そして、勢いが止まり。少し情けない格好で地面に倒れ伏す。

 

てゐ「あーちくしょー・・・どいつもこいつも全部まるっと

   鈴仙のせいだー・・・・ん?」

 

倒れ伏したまま、視界の隅に何か光る物を見つける。

 

てゐ「んにゃ?なんだ、あれ・・・」

 

 

それは、竹の根もとに半分埋まるようにして存在していた。

光っているように見えたのは、その物体がある場所だけ

竹の隙間から陽光が射しこんでいたからだった。

 

 

てゐ「おー・・・お・・おお!これって、宝石ってやつじゃないか!?」

 

てゐは、その煌めく物体を掘り返すためにタケノコを近くに置き

手が汚れるのも構わずに、その物体・・・宝石らしきものを取り出す。

 

若干、土や砂がついているので軽く擦り。陽光に照らす。

 

 

形は明らかに人工物としか思えないほどに丸く。

光を通すほどに透けていて、紫色をしている。

 

てゐ「へぇ・・・アメジスト、かな?いや、紫水晶?

   ん?中心に何かある・・・」

 

そう。普通の宝石ではなく、その紫の球体に包まれるかのように

S字にくねった、紅色と藍色で構成された何かがあった。

 

大きさは、ビー玉より若干大きいくらいだったが

妙に、ずっしりと乗っかる様な重みを感じられた。

 

てゐ「・・・へへ、こりゃ大国主神様が、私にくれた

   お小遣いだね。ふふ、もらっとこ」

 

彼女はそう言って、その宝石をポケットの中に隠している

もう一つの隠しポケットへ入れ、タケノコを抱えて

また竹林の中を上機嫌に駆けてゆく。

 

 

自分が足を引っかけた石が、骨のような物を

含んでいることに気付かないまま・・・。

 

 

To be continued・・・




うろ覚えキャラクタープロフィール:本居 小鈴
種族:人間 性別:女 
性格:かなりの好奇心と、本に対する愛情を持つ文学少女。
人里の貸本屋、「鈴奈庵」で店員兼店番をすることが多く
長期にわたって外出することは珍しい。
本に対する愛情と思い入れは、妖魔本にも及んでおり
何度かその好奇心と行動力で危険な目に合ったこともある。
それでも、妖魔本を集めることをやめない。
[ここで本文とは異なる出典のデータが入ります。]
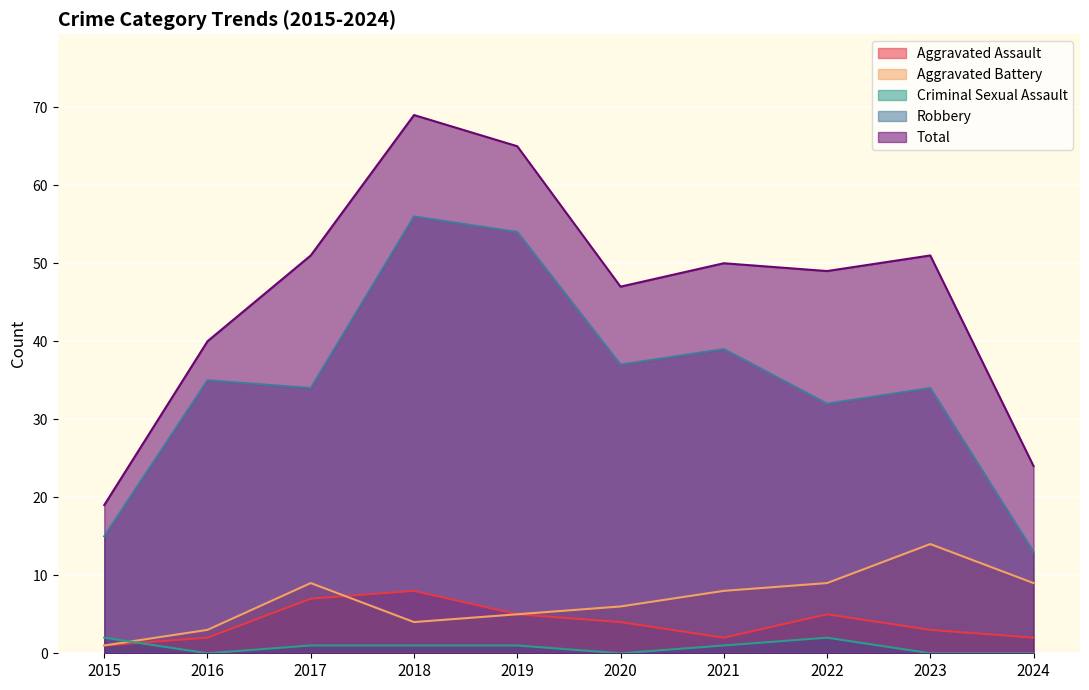

At which category does Total reach its first local peak?

2018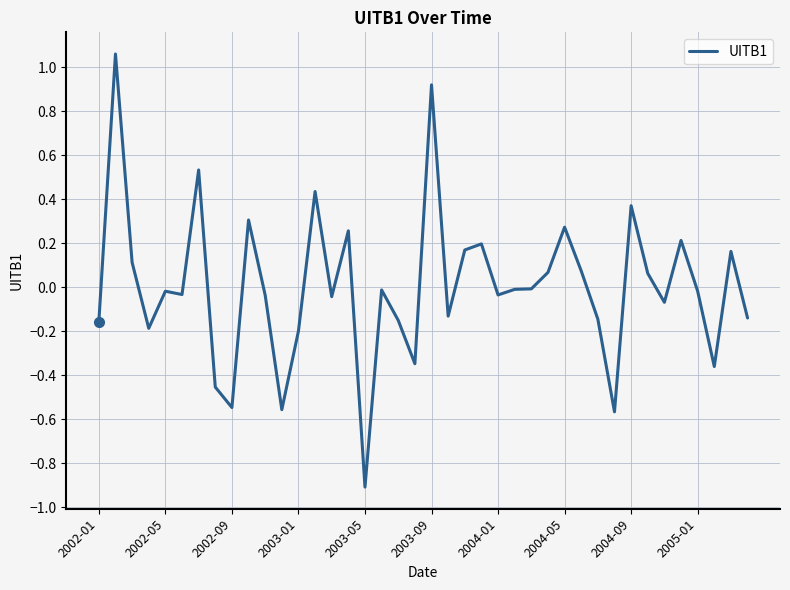

What is the difference between the maximum and minimum values?

2.0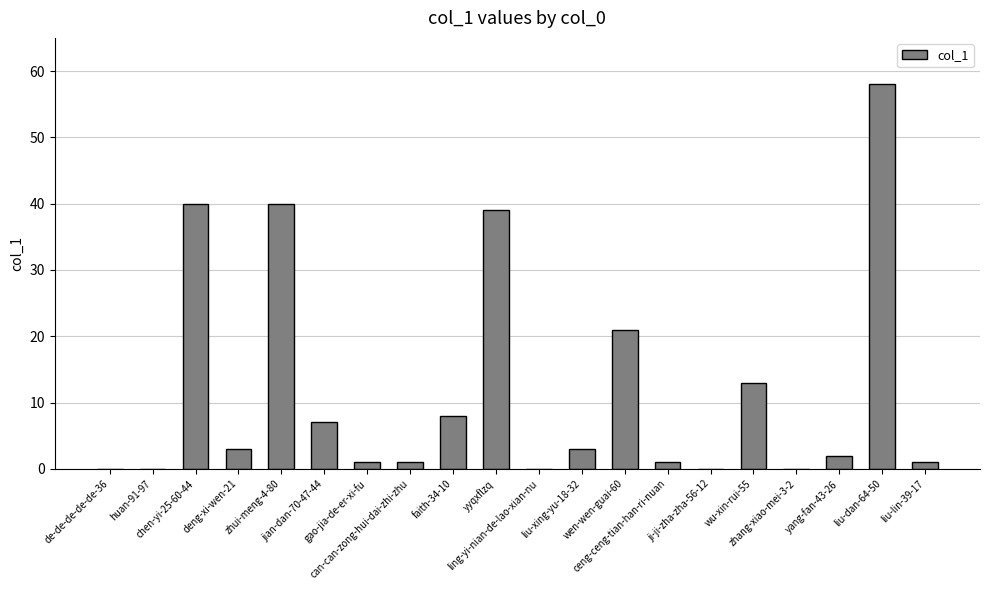

What is the sum of all values?

238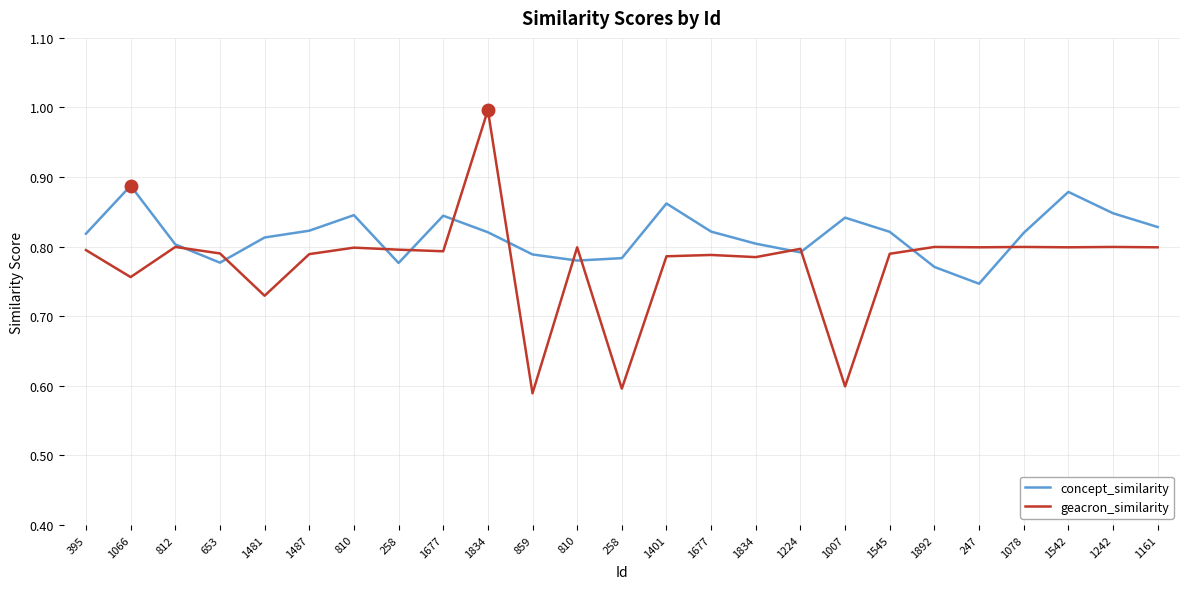

Reading left to right, extract all data points from this chart.

concept_similarity: 0.8	0.9	0.8	0.8	0.8	0.8	0.8	0.8	0.8	0.8	0.8	0.8	0.8	0.9	0.8	0.8	0.8	0.8	0.8	0.8	0.7	0.8	0.9	0.8	0.8
geacron_similarity: 0.8	0.8	0.8	0.8	0.7	0.8	0.8	0.8	0.8	1.0	0.6	0.8	0.6	0.8	0.8	0.8	0.8	0.6	0.8	0.8	0.8	0.8	0.8	0.8	0.8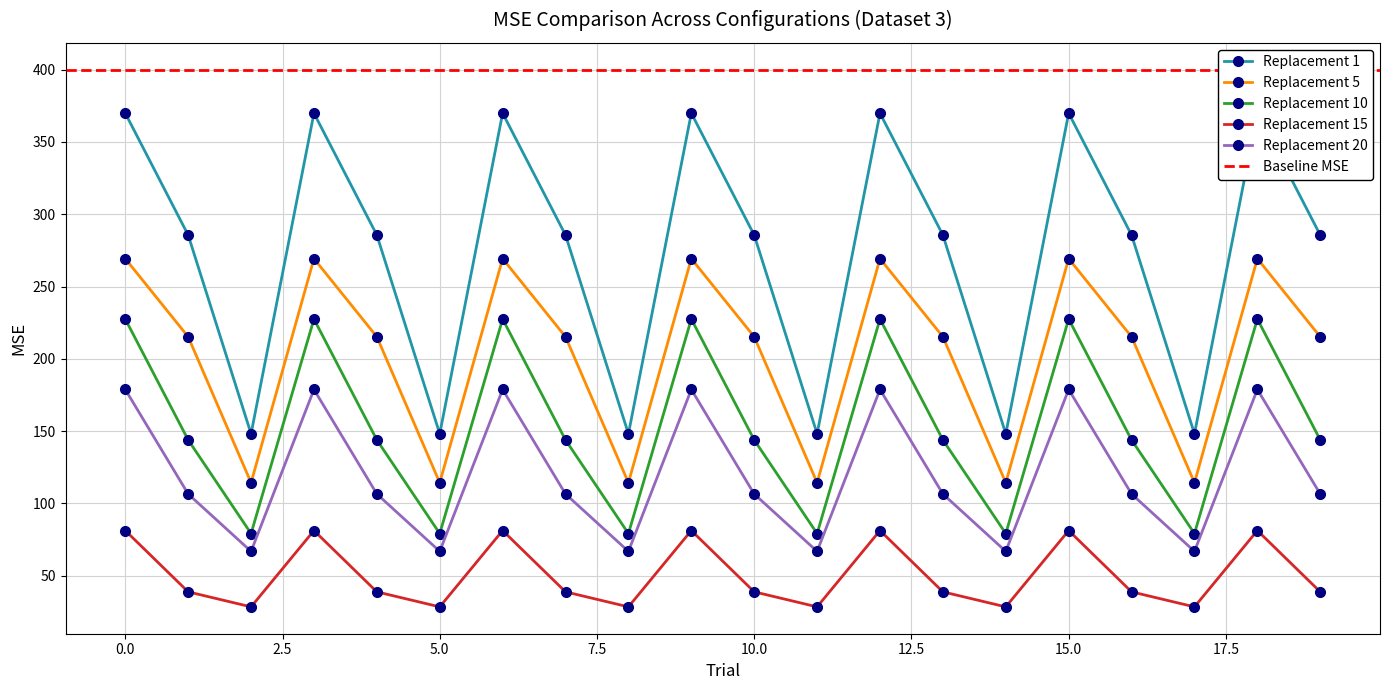

How many categories are shown in the chart?

20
ドM?
友人:・稗田 阿求 ・博麗 霊夢 ・霧雨 魔理沙
能力:ありとあらゆる文章を解読することができる程度の能力
解説:様々な文字で書かれた文章であっても。
そこから文字のパターン・意味・読み方を瞬時に解析し、理解することができる。
ただし、単語や文字一つだけだと、読めるのかどうかは不明。
ただ、文章であれば古代の文字であろうと妖怪の文字であろうと英文であろうと
読めてしまうことは確かである。
余談:ちなみに読めるだけ。書くには勉強するっきゃない。